Apesar dos sinais de arrefecimento da onda de contaminação causada pela ômicron, o infectologista do Hospital das Clínicas e diretor da Sociedade Paulista de Infectologia Evaldo Stanislau Affonso de Araújo alerta para o risco das festas fechadas de carnaval. “Devido ao grande fluxo de turistas que o Brasil recebe nesta época, essas festas podem levar à transmissão de subvariantes da ômicron, como a BA.2”, diz.
Além disso, o infectologista chama atenção para a tendência das pessoas deixarem as máscaras de lado nesses eventos. “O clima de carnaval é incompatível com a obediência aos protocolos necessários”, diz.

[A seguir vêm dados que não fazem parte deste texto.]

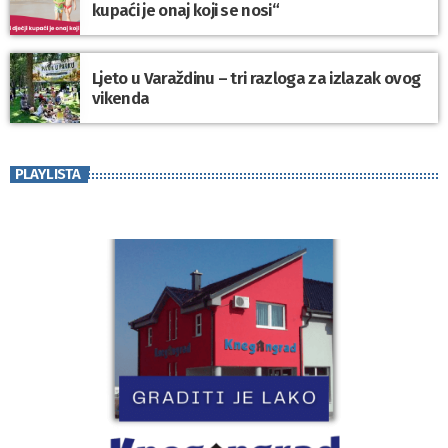
kupaći je onaj koji se nosi“
Ljeto u Varaždinu – tri razloga za izlazak ovog
vikenda
PLAYLISTA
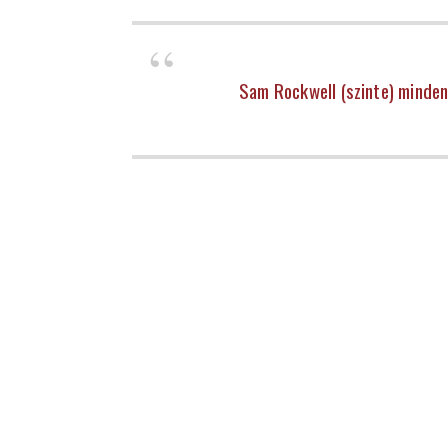
Sam Rockwell (szinte) minden 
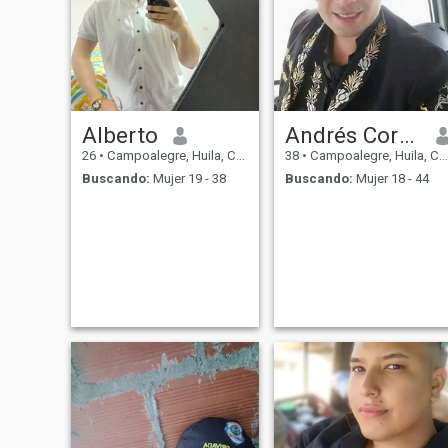
Alberto
Andrés Cortes
26
•
Campoalegre, Huila, Colombia
38
•
Campoalegre, Huila, Colombia
Buscando:
Mujer 19 - 38
Buscando:
Mujer 18 - 44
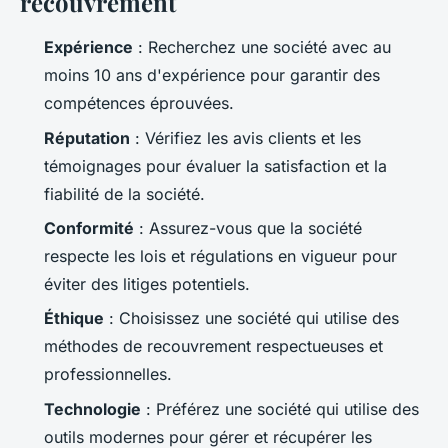
recouvrement
Expérience
: Recherchez une société avec au
moins 10 ans d'expérience pour garantir des
compétences éprouvées.
Réputation
: Vérifiez les avis clients et les
témoignages pour évaluer la satisfaction et la
fiabilité de la société.
Conformité
: Assurez-vous que la société
respecte les lois et régulations en vigueur pour
éviter des litiges potentiels.
Éthique
: Choisissez une société qui utilise des
méthodes de recouvrement respectueuses et
professionnelles.
Technologie
: Préférez une société qui utilise des
outils modernes pour gérer et récupérer les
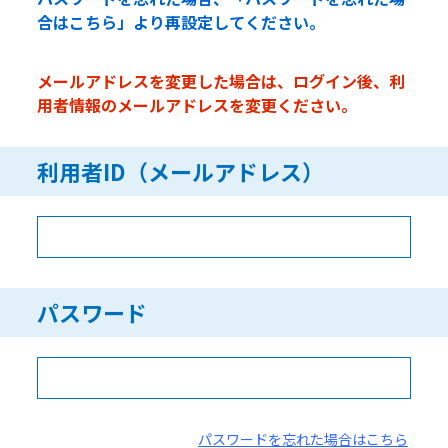
合はこちら」より再設定してください。
メールアドレスを変更した場合は、ログイン後、利
用者情報のメールアドレスを変更ください。
利用者ID（メールアドレス）
パスワード
パスワードを忘れた場合はこちら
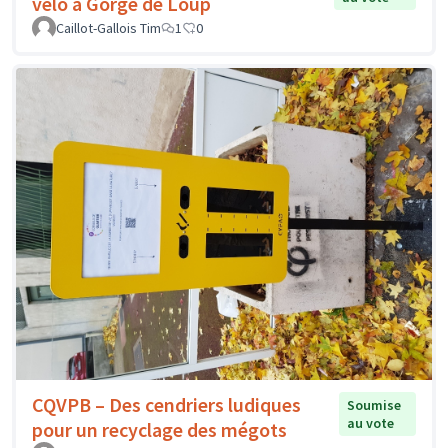
vélo à Gorge de Loup
Caillot-Gallois Tim
1
0
CQVPB – Des cendriers ludiques
Soumise
au vote
pour un recyclage des mégots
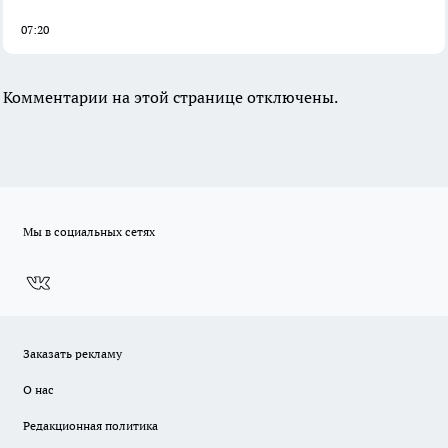
07:20
Комментарии на этой странице отключены.
Мы в социальных сетях
Заказать рекламу
О нас
Редакционная политика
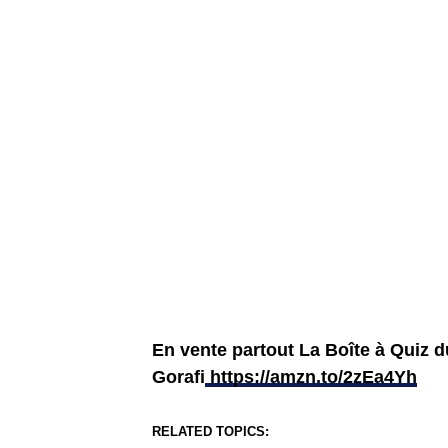
En vente partout La Boîte à Quiz 
Gorafi
https://amzn.to/2zEa4Yh
RELATED TOPICS:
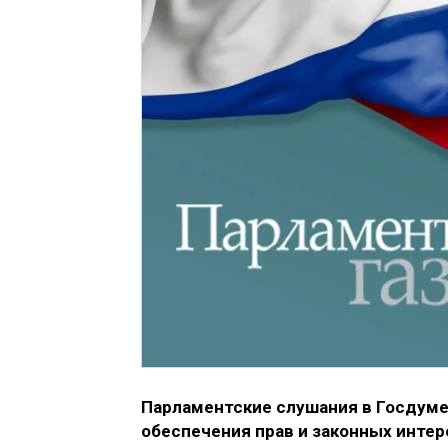
Парламентские слушания в Госдуме
обеспечения прав и законных интер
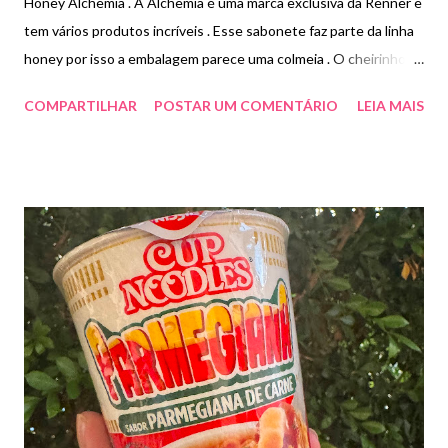
Honey Alchemia . A Alchemia é uma marca exclusiva da Renner e
tem vários produtos incríveis . Esse sabonete faz parte da linha
honey por isso a embalagem parece uma colmeia . O cheirinho
remete muito a mel , com uma textura em gel que deixa a pele
COMPARTILHAR
POSTAR UM COMENTÁRIO
LEIA MAIS
macia . Aqui em casa optei por deixar para lavar as mãos e amei .
Uma opção fofa para presentear. Preço R$39,90.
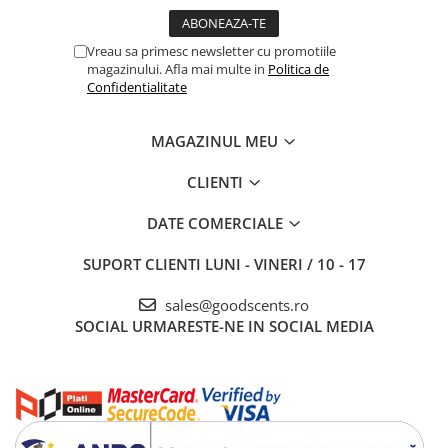
Vreau sa primesc newsletter cu promotiile
magazinului. Afla mai multe in
Politica de
Confidentialitate
MAGAZINUL MEU
CLIENTI
DATE COMERCIALE
SUPORT CLIENTI
LUNI - VINERI / 10 - 17
sales@goodscents.ro
SOCIAL
URMARESTE-NE IN SOCIAL MEDIA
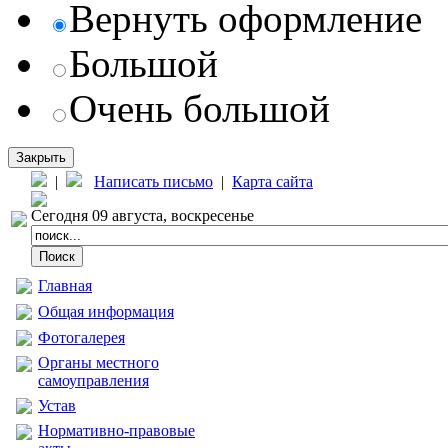
Вернуть оформление
Большой
Очень большой
Закрыть
|
Написать письмо
|
Карта сайта
Сегодня 09 августа, воскресенье
Главная
Общая информация
Фотогалерея
Органы местного
самоуправления
Устав
Нормативно-правовые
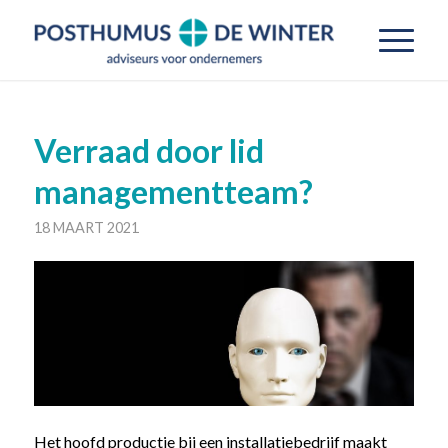
Verraad door lid
managementteam?
18 MAART 2021
Het hoofd productie bij een installatiebedrijf maakt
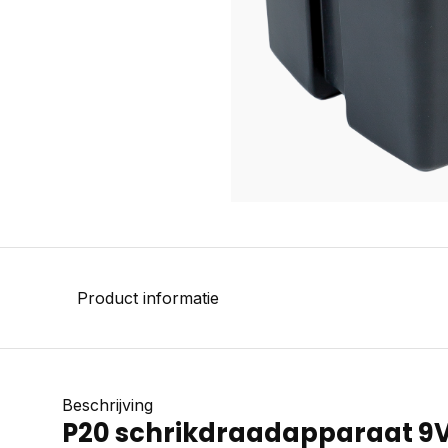
Product informatie
Beschrijving
P20 schrikdraadapparaat 9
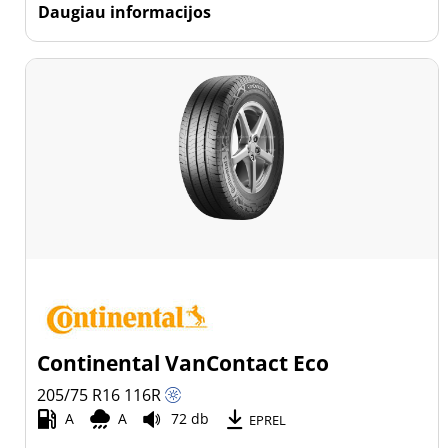
Daugiau informacijos
Continental VanContact Eco
205/75 R16
116
R
A
A
72 db
EPREL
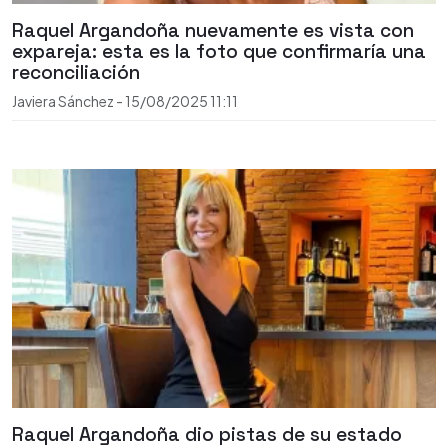
Raquel Argandoña nuevamente es vista con
expareja: esta es la foto que confirmaría una
reconciliación
Javiera Sánchez
-
15/08/2025
11:11
Raquel Argandoña dio pistas de su estado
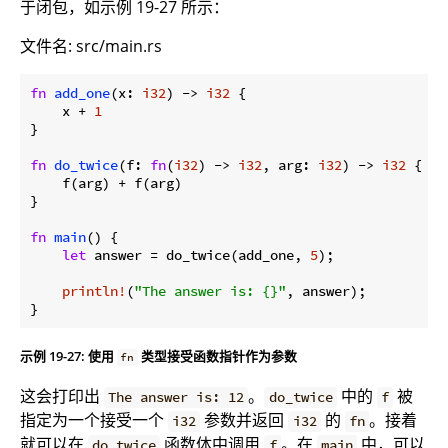
于闭包，如示例 19-27 所示：
文件名: src/main.rs
fn
add_one
(x: 
i32
) -> 
i32
 {

    x + 
1
}

fn
do_twice
(f: 
fn
(
i32
) -> 
i32
, arg: 
i32
) -> 
i32
 {

    f(arg) + f(arg)

}

fn
main
() {

let
 answer = do_twice(add_one, 
5
);

println!
(
"The answer is: {}"
, answer);

}
示例 19-27: 使用
类型接受函数指针作为参数
fn
这会打印出
。
中的
被
The answer is: 12
do_twice
f
指定为一个接受一个
参数并返回
的
。接着
i32
i32
fn
就可以在
函数体中调用
。在
中，可以
do_twice
f
main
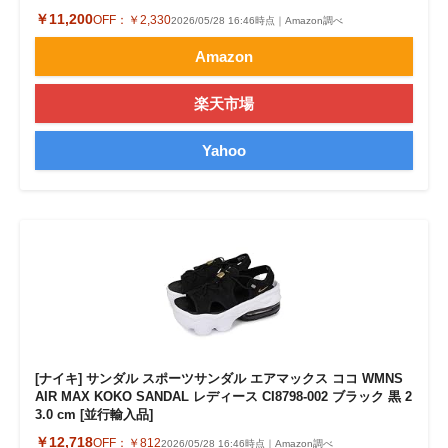
￥11,200
OFF：
￥2,330
2026/05/28 16:46時点｜Amazon調べ
Amazon
楽天市場
Yahoo
[ナイキ] サンダル スポーツサンダル エアマックス ココ WMNS
AIR MAX KOKO SANDAL レディース CI8798-002 ブラック 黒 2
3.0 cm [並行輸入品]
￥12,718
OFF：
￥812
2026/05/28 16:46時点｜Amazon調べ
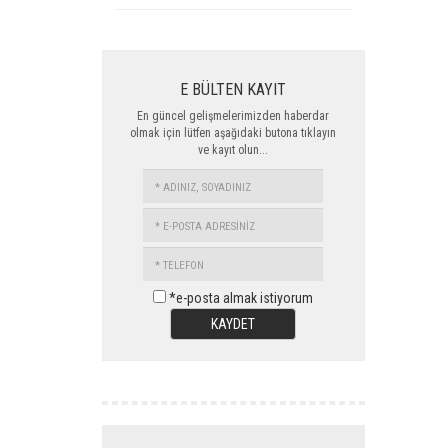
E BÜLTEN KAYIT
En güncel gelişmelerimizden haberdar
olmak için lütfen aşağıdaki butona tıklayın
ve kayıt olun...
ADINIZ,
SOYADINIZ
E-
POSTA
TELEFON
ADRESİNİZ
*e-posta almak istiyorum
KAYDET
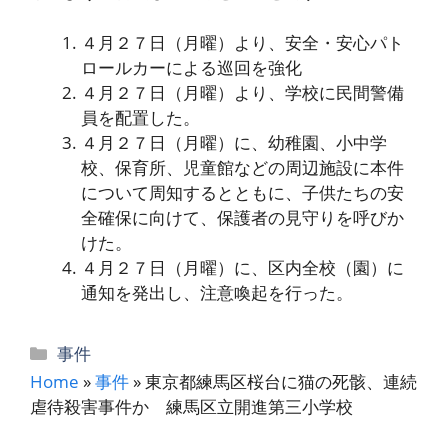
４月２７日（月曜）より、安全・安心パト
ロールカーによる巡回を強化
４月２７日（月曜）より、学校に民間警備
員を配置した。
４月２７日（月曜）に、幼稚園、小中学
校、保育所、児童館などの周辺施設に本件
について周知するとともに、子供たちの安
全確保に向けて、保護者の見守りを呼びか
けた。
４月２７日（月曜）に、区内全校（園）に
通知を発出し、注意喚起を行った。
カ
事件
テ
Home
»
事件
»
東京都練馬区桜台に猫の死骸、連続
ゴ
虐待殺害事件か 練馬区立開進第三小学校
リ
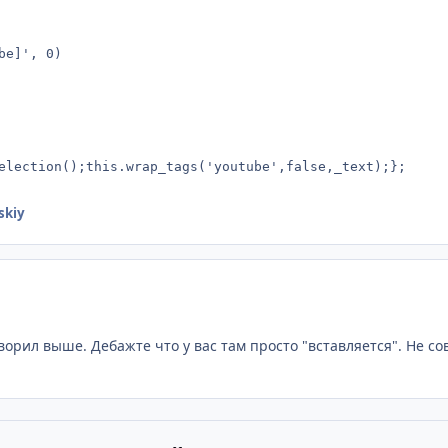
e]', 0)

election();this.wrap_tags('youtube',false,_text);};
skiy
орил выше. Дебажте что у вас там просто "вставляется". Не с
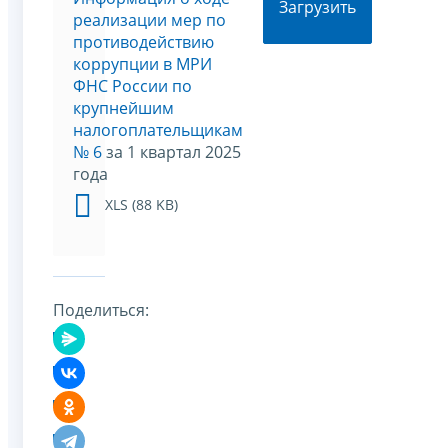
Загрузить
реализации мер по
противодействию
коррупции в МРИ
ФНС России по
крупнейшим
налогоплательщикам
№ 6
за 1 квартал 2025
года
XLS (88 KB)
Поделиться:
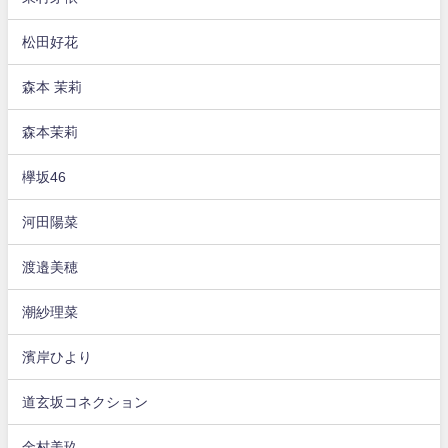
松田好花
森本 茉莉
森本茉莉
欅坂46
河田陽菜
渡邉美穂
潮紗理菜
濱岸ひより
道玄坂コネクション
金村美玖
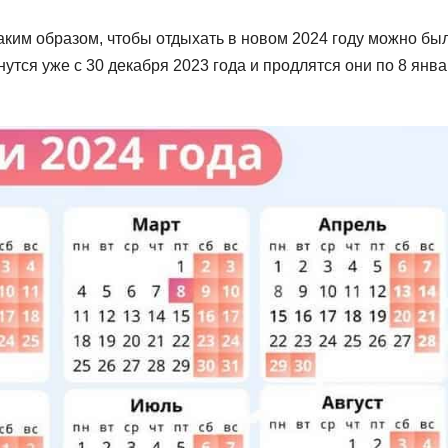
аким образом, чтобы отдыхать в новом 2024 году можно бы
утся уже с 30 декабря 2023 года и продлятся они по 8 янв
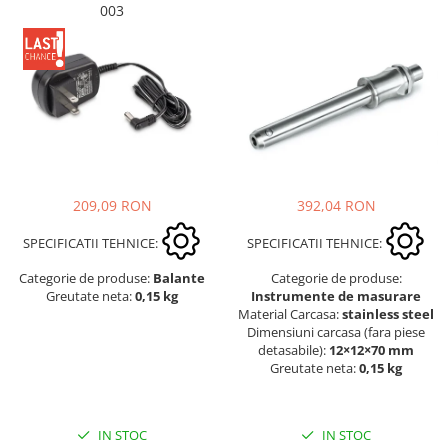
003
392,04 RON
209,09 RON
SPECIFICATII TEHNICE:
SPECIFICATII TEHNICE:
Categorie de produse:
Categorie de produse:
Balante
Instrumente de masurare
Greutate neta:
0,15 kg
Material Carcasa:
stainless steel
Dimensiuni carcasa (fara piese
detasabile):
12×12×70 mm
Greutate neta:
0,15 kg
IN STOC
IN STOC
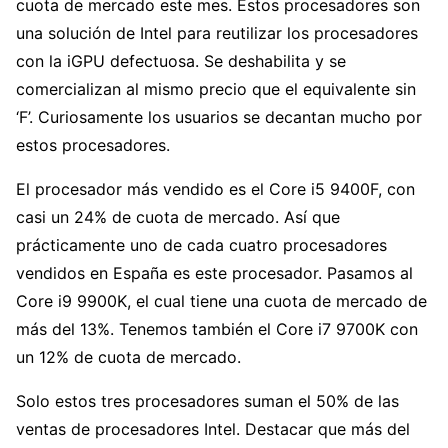
cuota de mercado este mes. Estos procesadores son
una solución de Intel para reutilizar los procesadores
con la iGPU defectuosa. Se deshabilita y se
comercializan al mismo precio que el equivalente sin
‘F’. Curiosamente los usuarios se decantan mucho por
estos procesadores.
El procesador más vendido es el Core i5 9400F, con
casi un 24% de cuota de mercado. Así que
prácticamente uno de cada cuatro procesadores
vendidos en España es este procesador. Pasamos al
Core i9 9900K, el cual tiene una cuota de mercado de
más del 13%. Tenemos también el Core i7 9700K con
un 12% de cuota de mercado.
Solo estos tres procesadores suman el 50% de las
ventas de procesadores Intel. Destacar que más del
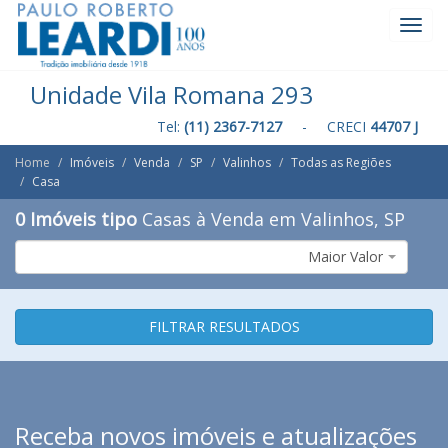
Toggl
Navig
Unidade Vila Romana 293
Tel:
(11) 2367-7127
- CRECI
44707 J
Home
Imóveis
Venda
SP
Valinhos
Todas as Regiões
Casa
0 Imóveis tipo
Casas à Venda em Valinhos, SP
Maior Valor
FILTRAR RESULTADOS
Receba novos imóveis e atualizações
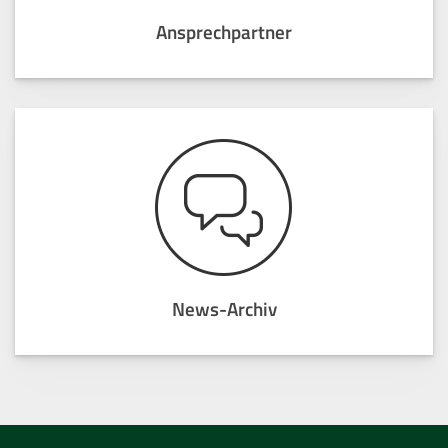
Ansprechpartner
News-Archiv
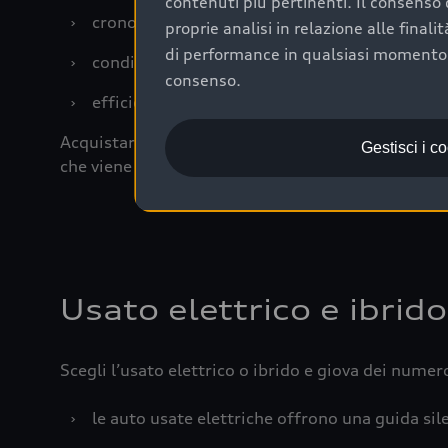
contenuti più pertinenti. Il consenso d
›
cronologia dei tagliandi: una documentazione
proprie analisi in relazione alle final
di performance in qualsiasi momento. 
›
condizioni della carrozzeria e degli interni: 
consenso.
›
efficienza meccanica: motore, trasmissione e 
Acquistare un’auto usata in una Concessionaria uff
Gestisci i c
che viene sottoposto a 110 controlli approfonditi
Usato elettrico e ibrido
Scegli l’usato elettrico o ibrido e giova dei numer
›
le auto usate elettriche offrono una guida sile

PREFEITURA NEGA FAVORECIMENTO
Nesta quarta-feira (23), o governador João Doria (PSDB) atribuiu às prefeituras a função de fiscalizar festas clandestinas e aglomerações durante o feriado de Carnaval.
“O carnaval é uma decisão das prefeituras. A orientação do estado é evitar festas e aglomerações. Se houver algum desrespeito [às recomendações], são as prefeituras que devem acionar a Polícia Militar”, disse o governador.
A Prefeitura de São Paulo afirmou que a previsão de atrair 15 milhões de pessoas de várias regiões do Brasil e de outros países para o carnaval paulistano embasou a decisão de cancelar os desfiles de blocos como uma forma de conter a transmissão da variante ômicron. A liberação da programação seria uma “irresponsabilidade”, segundo a administração.
“Estou seguindo o que a Vigilância Sanitária orienta, independentemente do evento ser privado com a cobrança de ingresso ou até mesmo gratuito. É necessário que apresentem o passaporte da vacina. Em relação aos blocos, [eles] não conseguem pedir e fiscalizar o comprovante da vacina no carnaval de rua com uma população de 15 milhões de pessoas. Já o evento privado, que tem esta obrigação, estará sob a fiscalização da Vigilância Sanitária”, afirmou o prefeito Ricardo Nunes (MDB).
Segundo a gestão, o setor privado não foi favorecido. Na visão da prefeitura, restaurantes, bares e festas noturnas também foram afetados com a não realização dos blocos, pois esses setores tinham grande aumento de público com os turistas que viriam para a cidade curtir o carnaval de rua.
Além disso, a prefeitura ressaltou que o cancelamento do carnaval de rua ocorreu após longo processo junto a gestores dos blocos, e era impossível prever uma queda nos casos de contaminação às vésperas do carnaval. “A logística para realizar um evento como o carnaval é muito complexa e, por isso, demanda tempo hábil para a organização”, informou a administração em nota.
Pelas regras atuais, os organizadores de eventos devem limitar o público a 70% da capacidade do local e exigir o comprovante de vacinação, assim como o uso de máscaras e álcool em gel.
A gestão municipal informou ainda que a Secretaria Municipal das Subprefeituras “ampliou e qualificou as ações de fiscalização de comércio ilegal nas ruas e logradouros públicos nos principais pontos comerciais da cidade”. “Ressaltamos que, caso ocorram desfiles ilegais de blocos de rua durante os dias de ponto facultativo do carnaval 2022, a Polícia Militar será acionada.”